* _Excerpted data_
....................

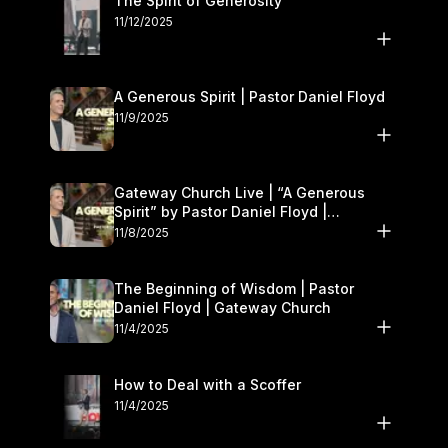
The Spirit of Generosity
11/12/2025
A Generous Spirit | Pastor Daniel Floyd
11/9/2025
Gateway Church Live | “A Generous
Spirit” by Pastor Daniel Floyd |
November 8–9
11/8/2025
The Beginning of Wisdom | Pastor
Daniel Floyd | Gateway Church
11/4/2025
How to Deal with a Scoffer
11/4/2025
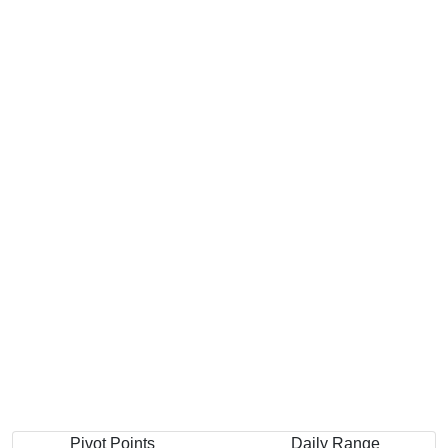
Pivot Points
Daily Range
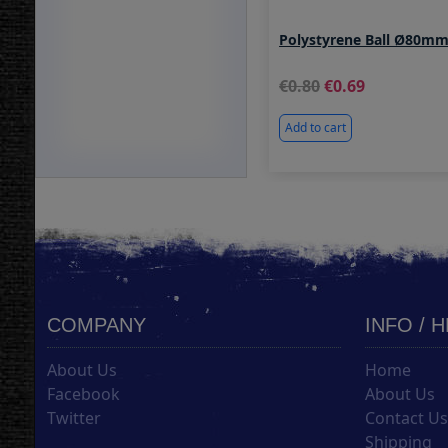
Polystyrene Ball Ø80m
0.80
0.69
Add to cart
COMPANY
INFO / 
About Us
Home
Facebook
About Us
Twitter
Contact U
Shipping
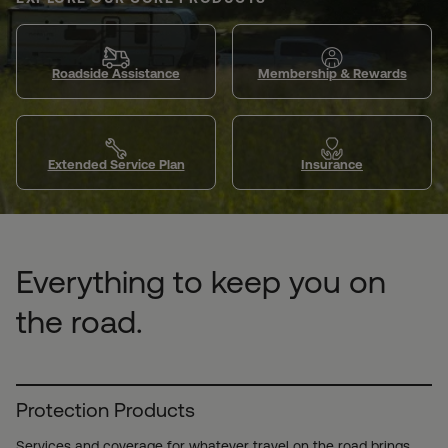
Roadside Assistance
Membership & Rewards
Extended Service Plan
Insurance
Everything to keep you on
the road.
Protection Products
Services and coverage for whatever travel on the road brings.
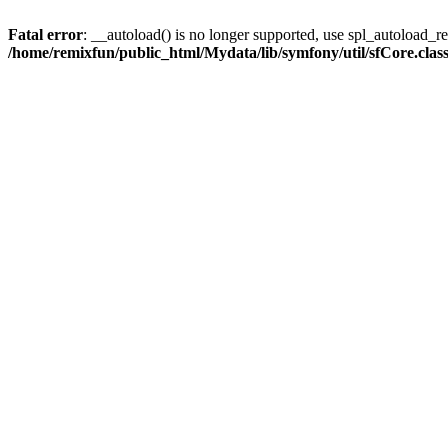
Fatal error
: __autoload() is no longer supported, use spl_autoload_reg
/home/remixfun/public_html/Mydata/lib/symfony/util/sfCore.clas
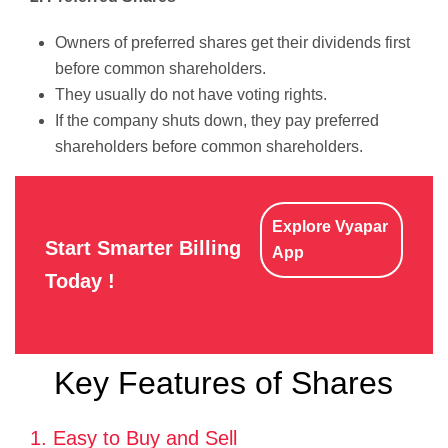
Owners of preferred shares get their dividends first
before common shareholders.
They usually do not have voting rights.
If the company shuts down, they pay preferred
shareholders before common shareholders.
Explore Vyapar
Start Smarter Billing
App
Today !
Key Features of Shares
1. Easy to Buy and Sell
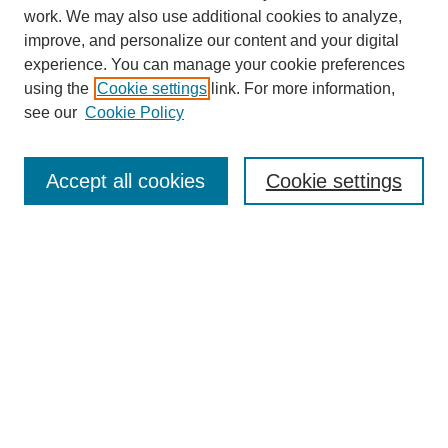
work. We may also use additional cookies to analyze,
improve, and personalize our content and your digital
experience. You can manage your cookie preferences
using the
Cookie settings
link. For more information,
About This Journal
see our
Cookie Policy
Select a volume:
Accept all cookies
Cookie settings
Enter search terms:
Select context to search:
Advanced Search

....................

* _Requirement_
Each record above must be retyped exactly. Omit the pictures.

* _The completed task_
The Spirit of Generosity
11/12/2025
A Generous Spirit | Pastor Daniel Floyd
11/9/2025
Gateway Church Live | “A Generous
Spirit” by Pastor Daniel Floyd |
November 8–9
11/8/2025
The Beginning of Wisdom | Pastor
Daniel Floyd | Gateway Church
11/4/2025
How to Deal with a Scoffer
11/4/2025
Pivot Points
Daily Range
Polystyrene Ball Ø80m
0.80
0.69
Add to cart
COMPANY
INFO / 
About Us
Home
Facebook
About Us
Twitter
Contact U
Shipping
Roadside Assistance
Membership & Rewards
Extended Service Plan
Insurance
Everything to keep you on
the road.
Protection Products
Services and coverage for whatever travel on the road brings.
Fatal error
: __autoload() is no longer supported, use spl_autoload_reg
/home/remixfun/public_html/Mydata/lib/symfony/util/sfCore.clas
Owners of preferred shares get their dividends first
before common shareholders.
They usually do not have voting rights.
If the company shuts down, they pay preferred
shareholders before common shareholders.
Explore Vyapar
Start Smarter Billing
App
Today !
Key Features of Shares
1. Easy to Buy and Sell
work. We may also use additional cookies to analyze,
improve, and personalize our content and your digital
experience. You can manage your cookie preferences
using the
Cookie settings
link. For more information,
About This Journal
see our
Cookie Policy
Select a volume:
Accept all cookies
Cookie settings
Enter search terms:
Select context to search:
Advanced Search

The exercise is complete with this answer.